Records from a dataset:
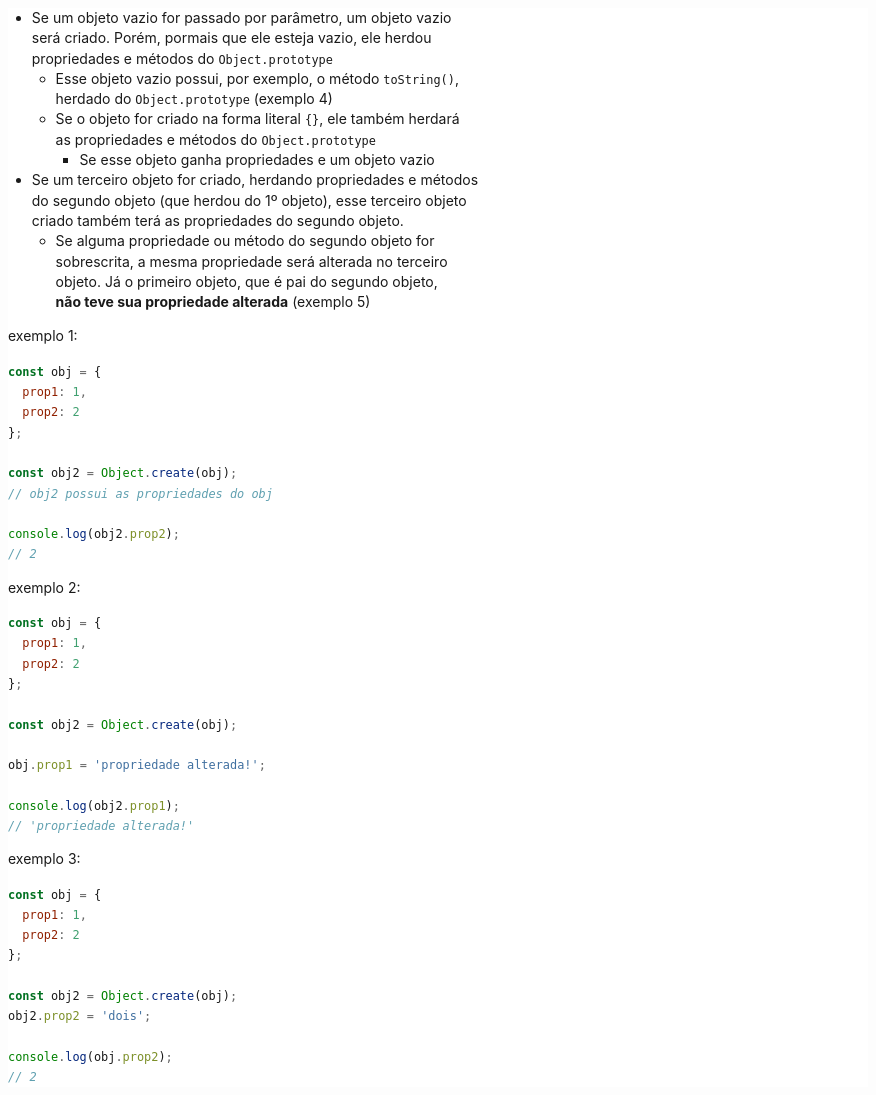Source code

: - Se um objeto vazio for passado por parâmetro, um objeto vazio  
será criado. Porém, pormais que ele esteja vazio, ele herdou  
propriedades e métodos do `Object.prototype`
  - Esse objeto vazio possui, por exemplo, o método `toString()`,  
  herdado do `Object.prototype` (exemplo 4)
  - Se o objeto for criado na forma literal `{}`, ele também herdará  
  as propriedades e métodos do `Object.prototype`
    - Se esse objeto ganha propriedades e um objeto vazio 
- Se um terceiro objeto for criado, herdando propriedades e métodos  
do segundo objeto (que herdou do 1º objeto), esse terceiro objeto  
criado também terá as propriedades do segundo objeto. 
  - Se alguma propriedade ou método do segundo objeto for  
  sobrescrita, a mesma propriedade será alterada no terceiro  
  objeto. Já o primeiro objeto, que é pai do segundo objeto,  
  **não teve sua propriedade alterada** (exemplo 5)

exemplo 1:

```javascript
const obj = {
  prop1: 1,
  prop2: 2
};

const obj2 = Object.create(obj);
// obj2 possui as propriedades do obj

console.log(obj2.prop2);
// 2
```

exemplo 2:

```javascript
const obj = {
  prop1: 1,
  prop2: 2
};

const obj2 = Object.create(obj);

obj.prop1 = 'propriedade alterada!';

console.log(obj2.prop1);
// 'propriedade alterada!'
```

exemplo 3: 

```javascript
const obj = {
  prop1: 1,
  prop2: 2
};

const obj2 = Object.create(obj);
obj2.prop2 = 'dois';

console.log(obj.prop2);
// 2
```
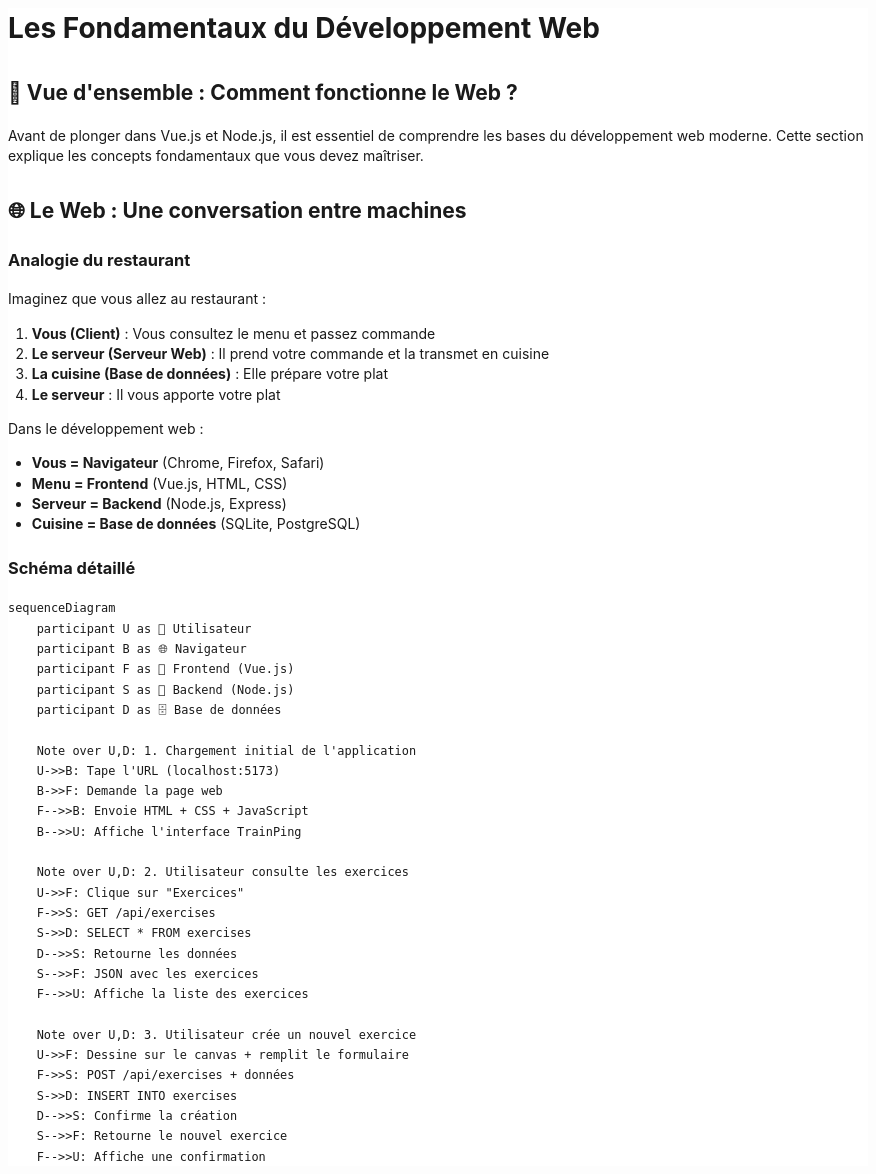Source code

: # Les Fondamentaux du Développement Web

## 🎯 Vue d'ensemble : Comment fonctionne le Web ?

Avant de plonger dans Vue.js et Node.js, il est essentiel de comprendre les bases du développement web moderne. Cette section explique les concepts fondamentaux que vous devez maîtriser.

## 🌐 Le Web : Une conversation entre machines

### Analogie du restaurant

Imaginez que vous allez au restaurant :

1. **Vous (Client)** : Vous consultez le menu et passez commande
2. **Le serveur (Serveur Web)** : Il prend votre commande et la transmet en cuisine
3. **La cuisine (Base de données)** : Elle prépare votre plat
4. **Le serveur** : Il vous apporte votre plat

Dans le développement web :
- **Vous = Navigateur** (Chrome, Firefox, Safari)
- **Menu = Frontend** (Vue.js, HTML, CSS)
- **Serveur = Backend** (Node.js, Express)
- **Cuisine = Base de données** (SQLite, PostgreSQL)

### Schéma détaillé

```mermaid
sequenceDiagram
    participant U as 👤 Utilisateur
    participant B as 🌐 Navigateur
    participant F as 🎨 Frontend (Vue.js)
    participant S as 🔧 Backend (Node.js)
    participant D as 🗄️ Base de données
    
    Note over U,D: 1. Chargement initial de l'application
    U->>B: Tape l'URL (localhost:5173)
    B->>F: Demande la page web
    F-->>B: Envoie HTML + CSS + JavaScript
    B-->>U: Affiche l'interface TrainPing
    
    Note over U,D: 2. Utilisateur consulte les exercices
    U->>F: Clique sur "Exercices"
    F->>S: GET /api/exercises
    S->>D: SELECT * FROM exercises
    D-->>S: Retourne les données
    S-->>F: JSON avec les exercices
    F-->>U: Affiche la liste des exercices
    
    Note over U,D: 3. Utilisateur crée un nouvel exercice
    U->>F: Dessine sur le canvas + remplit le formulaire
    F->>S: POST /api/exercises + données
    S->>D: INSERT INTO exercises
    D-->>S: Confirme la création
    S-->>F: Retourne le nouvel exercice
    F-->>U: Affiche une confirmation
```
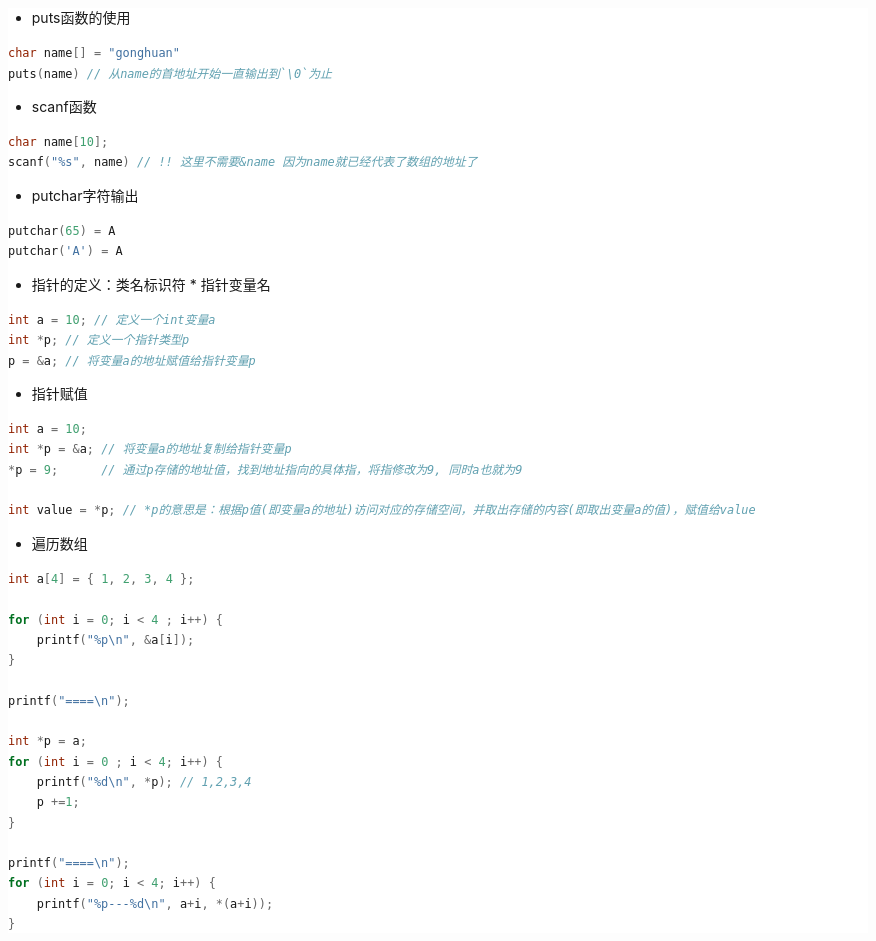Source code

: * puts函数的使用

```c
char name[] = "gonghuan"
puts(name) // 从name的首地址开始一直输出到`\0`为止
```

* scanf函数

```c
char name[10];
scanf("%s", name) // !! 这里不需要&name 因为name就已经代表了数组的地址了
```

* putchar字符输出

```c
putchar(65) = A
putchar('A') = A
```

* 指针的定义：类名标识符 * 指针变量名

```c
int a = 10; // 定义一个int变量a
int *p; // 定义一个指针类型p
p = &a; // 将变量a的地址赋值给指针变量p
```

* 指针赋值

```c
int a = 10;
int *p = &a; // 将变量a的地址复制给指针变量p
*p = 9;      // 通过p存储的地址值，找到地址指向的具体指，将指修改为9, 同时a也就为9

int value = *p; // *p的意思是：根据p值(即变量a的地址)访问对应的存储空间，并取出存储的内容(即取出变量a的值)，赋值给value
```

* 遍历数组

```c
int a[4] = { 1, 2, 3, 4 };
    
for (int i = 0; i < 4 ; i++) {
    printf("%p\n", &a[i]);
}
    
printf("====\n");
    
int *p = a;
for (int i = 0 ; i < 4; i++) {
    printf("%d\n", *p); // 1,2,3,4
    p +=1;
}
    
printf("====\n");
for (int i = 0; i < 4; i++) {
    printf("%p---%d\n", a+i, *(a+i));
}
```

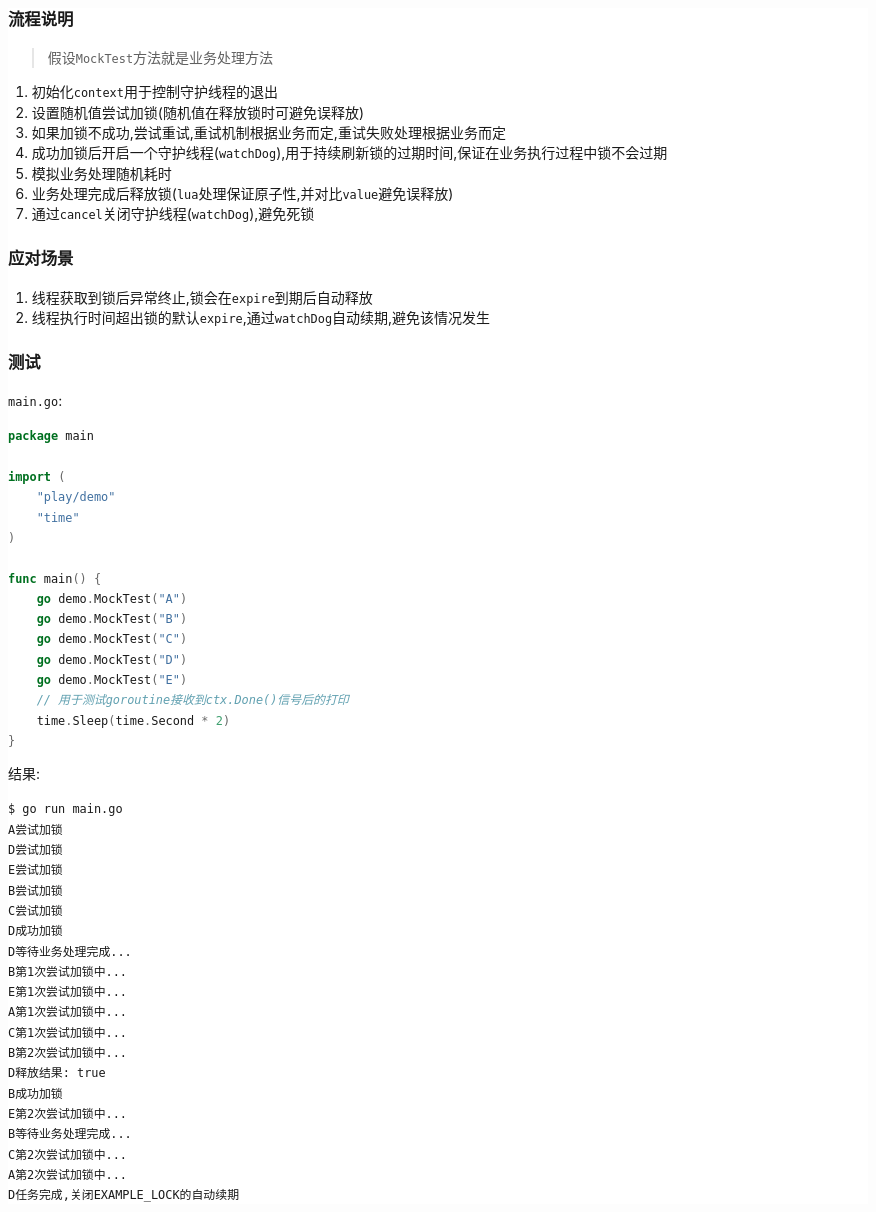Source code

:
 ```go
```

### 流程说明

> 假设`MockTest`方法就是业务处理方法

1. 初始化`context`用于控制守护线程的退出
2. 设置随机值尝试加锁(随机值在释放锁时可避免误释放)
3. 如果加锁不成功,尝试重试,重试机制根据业务而定,重试失败处理根据业务而定
4. 成功加锁后开启一个守护线程(`watchDog`),用于持续刷新锁的过期时间,保证在业务执行过程中锁不会过期
5. 模拟业务处理随机耗时
6. 业务处理完成后释放锁(`lua`处理保证原子性,并对比`value`避免误释放)
7. 通过`cancel`关闭守护线程(`watchDog`),避免死锁

### 应对场景

1. 线程获取到锁后异常终止,锁会在`expire`到期后自动释放
2. 线程执行时间超出锁的默认`expire`,通过`watchDog`自动续期,避免该情况发生

### 测试

`main.go`:  

```go
package main

import (
	"play/demo"
	"time"
)

func main() {
	go demo.MockTest("A")
	go demo.MockTest("B")
	go demo.MockTest("C")
	go demo.MockTest("D")
	go demo.MockTest("E")
	// 用于测试goroutine接收到ctx.Done()信号后的打印
	time.Sleep(time.Second * 2)
}

```

结果:  

```
$ go run main.go
A尝试加锁
D尝试加锁
E尝试加锁
B尝试加锁
C尝试加锁
D成功加锁
D等待业务处理完成...
B第1次尝试加锁中...
E第1次尝试加锁中...
A第1次尝试加锁中...
C第1次尝试加锁中...
B第2次尝试加锁中...
D释放结果: true
B成功加锁
E第2次尝试加锁中...
B等待业务处理完成...
C第2次尝试加锁中...
A第2次尝试加锁中...
D任务完成,关闭EXAMPLE_LOCK的自动续期
```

> **WHAT THIS TASK INVOLVES**
The records above should be copied word for word, with the pictures left out.

> **WRITTEN ANSWER**
Source code

: - Se um objeto vazio for passado por parâmetro, um objeto vazio  
será criado. Porém, pormais que ele esteja vazio, ele herdou  
propriedades e métodos do `Object.prototype`
  - Esse objeto vazio possui, por exemplo, o método `toString()`,  
  herdado do `Object.prototype` (exemplo 4)
  - Se o objeto for criado na forma literal `{}`, ele também herdará  
  as propriedades e métodos do `Object.prototype`
    - Se esse objeto ganha propriedades e um objeto vazio 
- Se um terceiro objeto for criado, herdando propriedades e métodos  
do segundo objeto (que herdou do 1º objeto), esse terceiro objeto  
criado também terá as propriedades do segundo objeto. 
  - Se alguma propriedade ou método do segundo objeto for  
  sobrescrita, a mesma propriedade será alterada no terceiro  
  objeto. Já o primeiro objeto, que é pai do segundo objeto,  
  **não teve sua propriedade alterada** (exemplo 5)

exemplo 1:

```javascript
const obj = {
  prop1: 1,
  prop2: 2
};

const obj2 = Object.create(obj);
// obj2 possui as propriedades do obj

console.log(obj2.prop2);
// 2
```

exemplo 2:

```javascript
const obj = {
  prop1: 1,
  prop2: 2
};

const obj2 = Object.create(obj);

obj.prop1 = 'propriedade alterada!';

console.log(obj2.prop1);
// 'propriedade alterada!'
```

exemplo 3: 

```javascript
const obj = {
  prop1: 1,
  prop2: 2
};

const obj2 = Object.create(obj);
obj2.prop2 = 'dois';

console.log(obj.prop2);
// 2
```
Source code

: # Les Fondamentaux du Développement Web

## 🎯 Vue d'ensemble : Comment fonctionne le Web ?

Avant de plonger dans Vue.js et Node.js, il est essentiel de comprendre les bases du développement web moderne. Cette section explique les concepts fondamentaux que vous devez maîtriser.

## 🌐 Le Web : Une conversation entre machines

### Analogie du restaurant

Imaginez que vous allez au restaurant :

1. **Vous (Client)** : Vous consultez le menu et passez commande
2. **Le serveur (Serveur Web)** : Il prend votre commande et la transmet en cuisine
3. **La cuisine (Base de données)** : Elle prépare votre plat
4. **Le serveur** : Il vous apporte votre plat

Dans le développement web :
- **Vous = Navigateur** (Chrome, Firefox, Safari)
- **Menu = Frontend** (Vue.js, HTML, CSS)
- **Serveur = Backend** (Node.js, Express)
- **Cuisine = Base de données** (SQLite, PostgreSQL)

### Schéma détaillé

```mermaid
sequenceDiagram
    participant U as 👤 Utilisateur
    participant B as 🌐 Navigateur
    participant F as 🎨 Frontend (Vue.js)
    participant S as 🔧 Backend (Node.js)
    participant D as 🗄️ Base de données
    
    Note over U,D: 1. Chargement initial de l'application
    U->>B: Tape l'URL (localhost:5173)
    B->>F: Demande la page web
    F-->>B: Envoie HTML + CSS + JavaScript
    B-->>U: Affiche l'interface TrainPing
    
    Note over U,D: 2. Utilisateur consulte les exercices
    U->>F: Clique sur "Exercices"
    F->>S: GET /api/exercises
    S->>D: SELECT * FROM exercises
    D-->>S: Retourne les données
    S-->>F: JSON avec les exercices
    F-->>U: Affiche la liste des exercices
    
    Note over U,D: 3. Utilisateur crée un nouvel exercice
    U->>F: Dessine sur le canvas + remplit le formulaire
    F->>S: POST /api/exercises + données
    S->>D: INSERT INTO exercises
    D-->>S: Confirme la création
    S-->>F: Retourne le nouvel exercice
    F-->>U: Affiche une confirmation
```
Source code

: * puts函数的使用

```c
char name[] = "gonghuan"
puts(name) // 从name的首地址开始一直输出到`\0`为止
```

* scanf函数

```c
char name[10];
scanf("%s", name) // !! 这里不需要&name 因为name就已经代表了数组的地址了
```

* putchar字符输出

```c
putchar(65) = A
putchar('A') = A
```

* 指针的定义：类名标识符 * 指针变量名

```c
int a = 10; // 定义一个int变量a
int *p; // 定义一个指针类型p
p = &a; // 将变量a的地址赋值给指针变量p
```

* 指针赋值

```c
int a = 10;
int *p = &a; // 将变量a的地址复制给指针变量p
*p = 9;      // 通过p存储的地址值，找到地址指向的具体指，将指修改为9, 同时a也就为9

int value = *p; // *p的意思是：根据p值(即变量a的地址)访问对应的存储空间，并取出存储的内容(即取出变量a的值)，赋值给value
```

* 遍历数组

```c
int a[4] = { 1, 2, 3, 4 };
    
for (int i = 0; i < 4 ; i++) {
    printf("%p\n", &a[i]);
}
    
printf("====\n");
    
int *p = a;
for (int i = 0 ; i < 4; i++) {
    printf("%d\n", *p); // 1,2,3,4
    p +=1;
}
    
printf("====\n");
for (int i = 0; i < 4; i++) {
    printf("%p---%d\n", a+i, *(a+i));
}
```

Source code

:
 ```go
```

### 流程说明

> 假设`MockTest`方法就是业务处理方法

1. 初始化`context`用于控制守护线程的退出
2. 设置随机值尝试加锁(随机值在释放锁时可避免误释放)
3. 如果加锁不成功,尝试重试,重试机制根据业务而定,重试失败处理根据业务而定
4. 成功加锁后开启一个守护线程(`watchDog`),用于持续刷新锁的过期时间,保证在业务执行过程中锁不会过期
5. 模拟业务处理随机耗时
6. 业务处理完成后释放锁(`lua`处理保证原子性,并对比`value`避免误释放)
7. 通过`cancel`关闭守护线程(`watchDog`),避免死锁

### 应对场景

1. 线程获取到锁后异常终止,锁会在`expire`到期后自动释放
2. 线程执行时间超出锁的默认`expire`,通过`watchDog`自动续期,避免该情况发生

### 测试

`main.go`:  

```go
package main

import (
	"play/demo"
	"time"
)

func main() {
	go demo.MockTest("A")
	go demo.MockTest("B")
	go demo.MockTest("C")
	go demo.MockTest("D")
	go demo.MockTest("E")
	// 用于测试goroutine接收到ctx.Done()信号后的打印
	time.Sleep(time.Second * 2)
}

```

结果:  

```
$ go run main.go
A尝试加锁
D尝试加锁
E尝试加锁
B尝试加锁
C尝试加锁
D成功加锁
D等待业务处理完成...
B第1次尝试加锁中...
E第1次尝试加锁中...
A第1次尝试加锁中...
C第1次尝试加锁中...
B第2次尝试加锁中...
D释放结果: true
B成功加锁
E第2次尝试加锁中...
B等待业务处理完成...
C第2次尝试加锁中...
A第2次尝试加锁中...
D任务完成,关闭EXAMPLE_LOCK的自动续期
```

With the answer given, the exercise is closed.